Paris (EFE).- The Constitutional Council validated this Friday the delay of the minimum retirement age in France from 62 to 64 years, the main measure of the pension reform approved by the Government.
In addition, the body rejected the request that the pension reform be submitted to a referendum, as announced in a statement.
Instead, the Constitutional Council invalidated six articles of the law, especially two related to promoting the hiring of workers over 55 years of age in large companies.
The decision sets a “dangerous precedent” because the government could continue to use the legal figure of an amending budget to “enforce important reforms to be approved,” said the president of the La Francia Insumisa parliamentary group, Mathilde Panot.
Retirement age protests in France
In an appearance with the other leaders of the parties that make up the leftist Nupes coalition (socialist, environmentalist, communist), Panot warned that the protests against the reform will continue and launched a new appeal to President Emmanuel Macron to withdraw the reform.
“It will not be the Constitutional Council that will change the opinion of the French people,” he reiterated.
The Prime Minister, Élisabeth Borne, pointed out that, in its decision, the Constitutional Council considers that “both in substance and in procedure”, the reform is in accordance with the Constitution.
“The text reaches the end of its democratic process.
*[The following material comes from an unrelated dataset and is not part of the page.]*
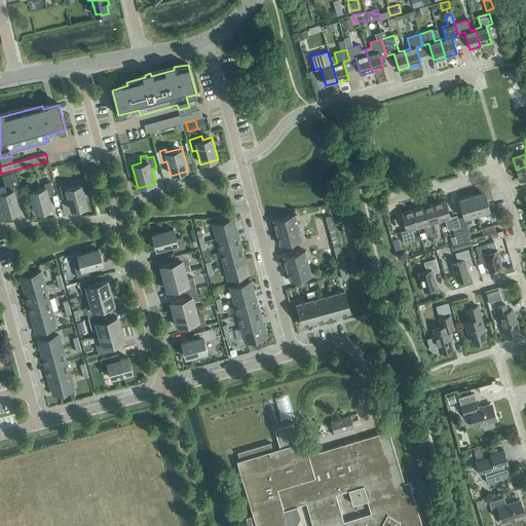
[(525,166),(516,170),(519,181),(525,178),(525,166)]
Tonight there are neither winners nor losers,” Borne added on Twitter.
The decision of the Constitutional Council came after a tense day of waiting, with some 230 protest marches called by the unions throughout the country, including a concentration in the Plaza del Ayuntamiento in Paris.
The very headquarters of the Constitutional Council was armored since yesterday, with barriers and riot police, and the prohibition to organize concentrations in its vicinity.